Avec un peu de chance, l’apiculteur vous montrera la reine. Elle est souvent difficile à trouver, surtout s’il ne l’a pas marquée d’un signe coloré sur le thorax (point de couleur ou numéro). L’abdomen de la reine a seulement quelques millimètres de plus que celui d’une ouvrière. Sa couleur peut être légèrement différente. C’est cependant son comportement sur le cadre qui attire le regard. Si la visite se passe dans le calme, on peut voir la reine entourée de sa cour. Les abeilles s’empressent de la toucher soit avec leurs antennes soit avec leur langue pour prélever la phéromone royale. C’est cette substance qui va assurer la cohésion de la ruche. Elle va également inhiber le développement des ovaires des ouvrières. Ces dernières, comme la reine, sont des insectes femelles à part entière. Les oeufs qui donnent naissance aux ouvrières et aux reines sont d’ailleurs identiques. En absence d’une reine, les ouvrières peuvent pondre des oeufs. Dans une colonie normale, la reine est seule à pondre. Elle peut ainsi déposer plus de mille oeufs par jour au fond des cellules nettoyées par les jeunes abeilles. Une alimentation extrêmement riche et directement assimilable, composée exclusivement de gelée royale, lui permet de telles performances. La gelée royale est produite par des glandes situées dans la tête des ouvrières (glandes mandibulaires). Pour la produire, elles ont besoin de beaucoup de pollen.
!!!Au trou d’envol
Si l’on observe quelques instants le trou d’envol de la ruche, on y voit une grande agitation. Par beau temps, les décollages et atterrissages ne se comptent plus. Les butineuses quittent la ruche rapidement pour rentrer surchargées après un long vol (plusieurs kilomètres). Elles ont alors un vol assez lourd et semblent parfois éprouver des difficultés à se poser sur la planche d’envol de la ruche. De nombreuses butineuses rentrent avec des pelotes de pollen accrochées dans les corbeilles à pollen situées sur leurs pattes arrière. La couleur de ce pollen indique l’origine des fleurs butinées. D’autres abeilles sont simplement couvertes de pollen. Leur vol semble tout aussi lourd. Ce sont alors des butineuses de nectar ou d’eau.
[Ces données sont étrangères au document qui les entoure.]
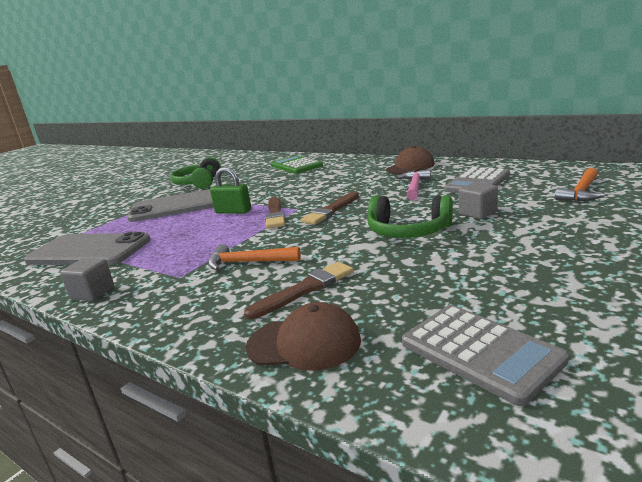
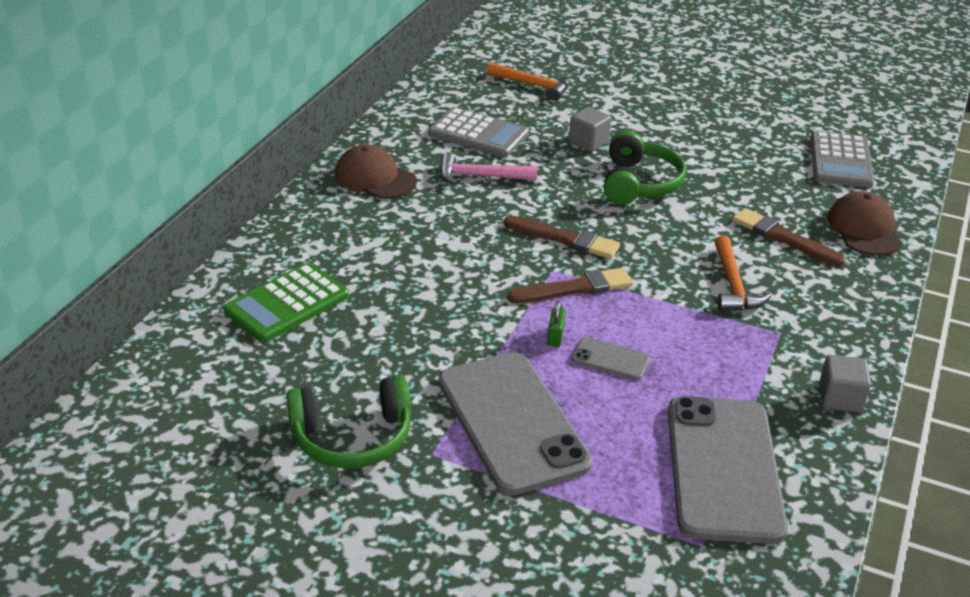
camera: 105 degrees left, 15 degrees up
(202, 224) = (610, 359): none -> grey phone
(233, 211) = (555, 336): green padlock -> green padlock, size x0.56
(480, 352) = (840, 161): grey calculator -> grey calculator turned 150 degrees clockwise

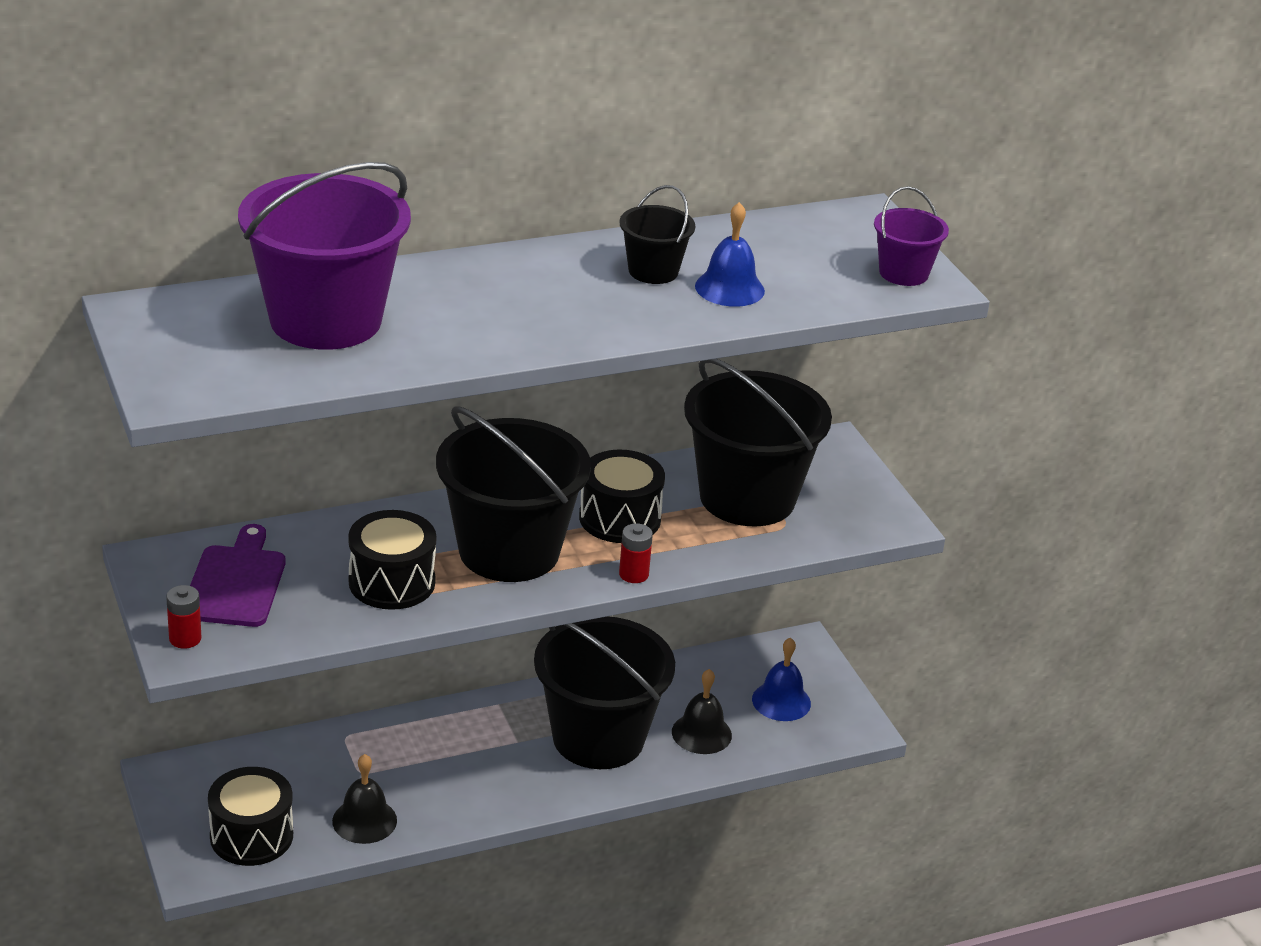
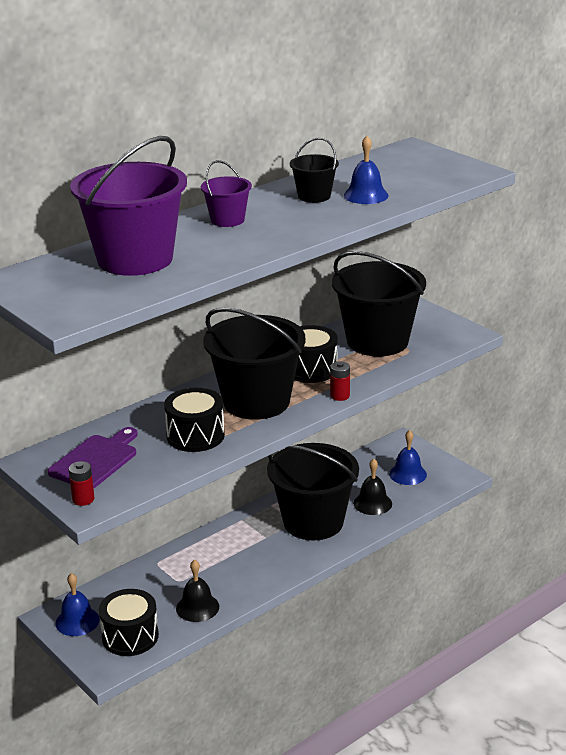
camera: 15 degrees left, 5 degrees down
(194, 791) = (77, 621): none -> blue bell
(235, 582) = (95, 460): purple cutting board -> purple cutting board turned 45 degrees clockwise
(903, 273) = (457, 169): purple bucket -> purple bucket (227, 220)

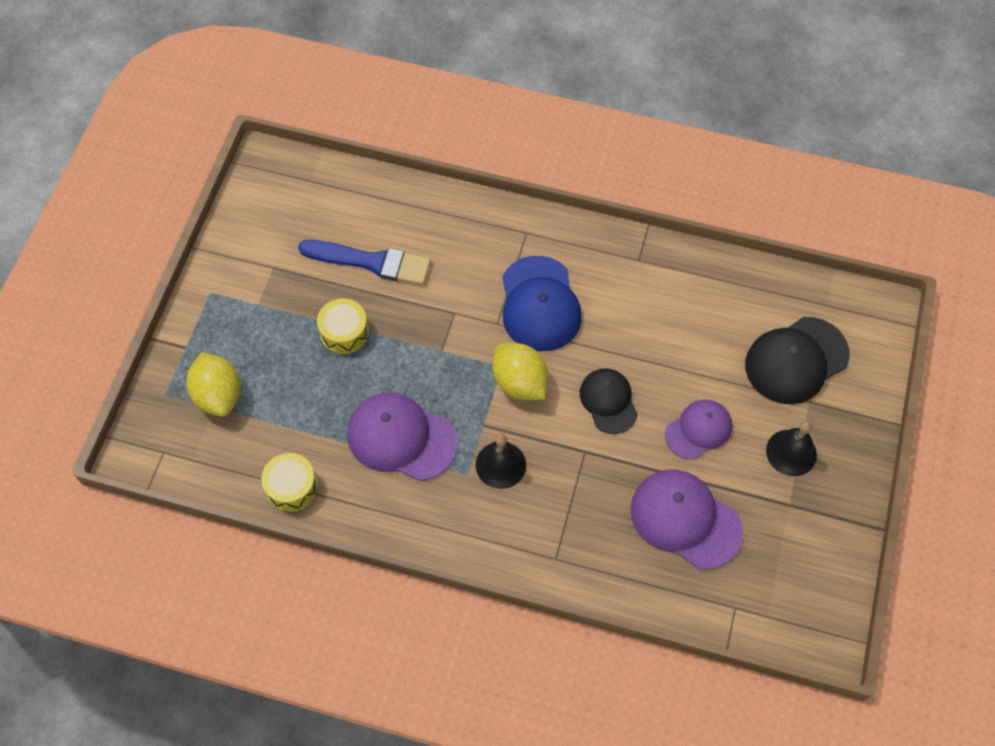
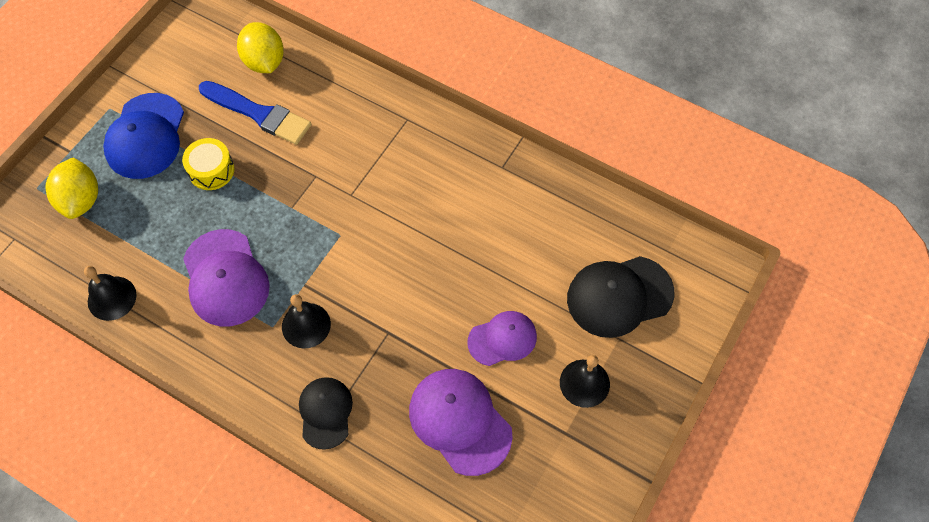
camera: 15 degrees right, 0 degrees up
(291, 487) = (112, 298): yellow drum -> black bell
(401, 438) = (225, 278): purple cap -> purple cap turned 150 degrees counterclockwise
(519, 382) = (351, 253): yellow lemon -> yellow lemon (264, 62)
(540, 304) = (396, 186): blue cap -> blue cap (146, 136)
(608, 401) = (427, 291): black cap -> black cap (325, 413)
L’abeille dispose d’un jabot qui lui permet de transporter une quantité de liquide presque équivalente à son propre poids. L’apport de sucres permet d’assurer leurs besoins énergétiques. En période d’élevage, une quantité importante d’eau sera également nécessaire. Enfin, d’autres abeilles, beaucoup plus rares, reviennent avec de petites boules foncées et luisantes sur leur pattes arrière. C’est de la propolis. Sous ce terme un peu savant se cache le médicament de la ruche. Ce produit récolté sur les bourgeons va par exemple permettre d’éviter la prolifération de moisissures dans la colonie. La propolis servira également de mastic pour boucher tous les petits interstices auxquels l’abeille n’a pas accès.
L’apiculteur terminera la visite lorsque les abeilles commenceront à devenir plus nerveuses. À ce moment, leur comportement change, elles organisent leur défense. Il est alors temps de refermer la ruche. Tous les éléments seront remis en place pour perturber au minimum les abeilles.
Étonnant, n’est ce pas ? Une telle vie en société n’existe chez aucun autre animal. Les abeilles constituent l’un des sommets de l’évolution dans la nature. C’est peut-être pourquoi, de tout temps, l’homme s’est intéressé aux abeilles mellifères. Elles nous permettent d’entrer en contact d’une autre façon avec la nature et de bien mieux en comprendre les lois. Si vous êtes mordu, nous verrons lors d’un prochain article ce qu’il faut faire pour avoir ses propres ruches et devenir apiculteur.